___ Dataset entries

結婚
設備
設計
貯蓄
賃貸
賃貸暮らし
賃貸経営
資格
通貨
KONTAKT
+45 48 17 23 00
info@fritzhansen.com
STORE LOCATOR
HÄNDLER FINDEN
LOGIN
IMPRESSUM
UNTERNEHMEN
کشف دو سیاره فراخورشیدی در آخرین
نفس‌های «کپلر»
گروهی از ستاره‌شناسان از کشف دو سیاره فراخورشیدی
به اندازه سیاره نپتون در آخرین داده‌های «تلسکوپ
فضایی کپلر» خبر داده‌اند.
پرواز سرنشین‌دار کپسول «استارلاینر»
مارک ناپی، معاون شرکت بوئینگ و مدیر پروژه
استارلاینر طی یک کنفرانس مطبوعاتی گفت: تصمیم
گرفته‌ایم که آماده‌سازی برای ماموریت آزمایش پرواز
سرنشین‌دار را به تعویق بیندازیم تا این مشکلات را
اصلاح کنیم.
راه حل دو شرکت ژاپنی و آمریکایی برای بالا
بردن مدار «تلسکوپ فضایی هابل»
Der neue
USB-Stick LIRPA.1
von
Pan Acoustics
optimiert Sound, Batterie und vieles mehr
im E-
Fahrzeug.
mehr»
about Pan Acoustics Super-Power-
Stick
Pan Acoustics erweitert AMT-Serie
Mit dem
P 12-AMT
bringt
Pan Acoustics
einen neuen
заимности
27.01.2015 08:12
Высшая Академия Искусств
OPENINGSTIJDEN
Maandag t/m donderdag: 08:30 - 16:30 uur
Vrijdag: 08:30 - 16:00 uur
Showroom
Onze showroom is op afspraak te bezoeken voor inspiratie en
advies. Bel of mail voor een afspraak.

______

Directive. Please arrange every line of text from the data above into a JSON list of strings, with one string for each line and no blank lines.

Answer box.
[
  "結婚",
  "設備",
  "設計",
  "貯蓄",
  "賃貸",
  "賃貸暮らし",
  "賃貸経営",
  "資格",
  "通貨",
  "KONTAKT",
  "+45 48 17 23 00",
  "info@fritzhansen.com",
  "STORE LOCATOR",
  "HÄNDLER FINDEN",
  "LOGIN",
  "IMPRESSUM",
  "UNTERNEHMEN",
  "کشف دو سیاره فراخورشیدی در آخرین",
  "نفس‌های «کپلر»",
  "گروهی از ستاره‌شناسان از کشف دو سیاره فراخورشیدی",
  "به اندازه سیاره نپتون در آخرین داده‌های «تلسکوپ",
  "فضایی کپلر» خبر داده‌اند.",
  "پرواز سرنشین‌دار کپسول «استارلاینر»",
  "مارک ناپی، معاون شرکت بوئینگ و مدیر پروژه",
  "استارلاینر طی یک کنفرانس مطبوعاتی گفت: تصمیم",
  "گرفته‌ایم که آماده‌سازی برای ماموریت آزمایش پرواز",
  "سرنشین‌دار را به تعویق بیندازیم تا این مشکلات را",
  "اصلاح کنیم.",
  "راه حل دو شرکت ژاپنی و آمریکایی برای بالا",
  "بردن مدار «تلسکوپ فضایی هابل»",
  "Der neue",
  "USB-Stick LIRPA.1",
  "von",
  "Pan Acoustics",
  "optimiert Sound, Batterie und vieles mehr",
  "im E-",
  "Fahrzeug.",
  "mehr»",
  "about Pan Acoustics Super-Power-",
  "Stick",
  "Pan Acoustics erweitert AMT-Serie",
  "Mit dem",
  "P 12-AMT",
  "bringt",
  "Pan Acoustics",
  "einen neuen",
  "заимности",
  "27.01.2015 08:12",
  "Высшая Академия Искусств",
  "OPENINGSTIJDEN",
  "Maandag t/m donderdag: 08:30 - 16:30 uur",
  "Vrijdag: 08:30 - 16:00 uur",
  "Showroom",
  "Onze showroom is op afspraak te bezoeken voor inspiratie en",
  "advies. Bel of mail voor een afspraak."
]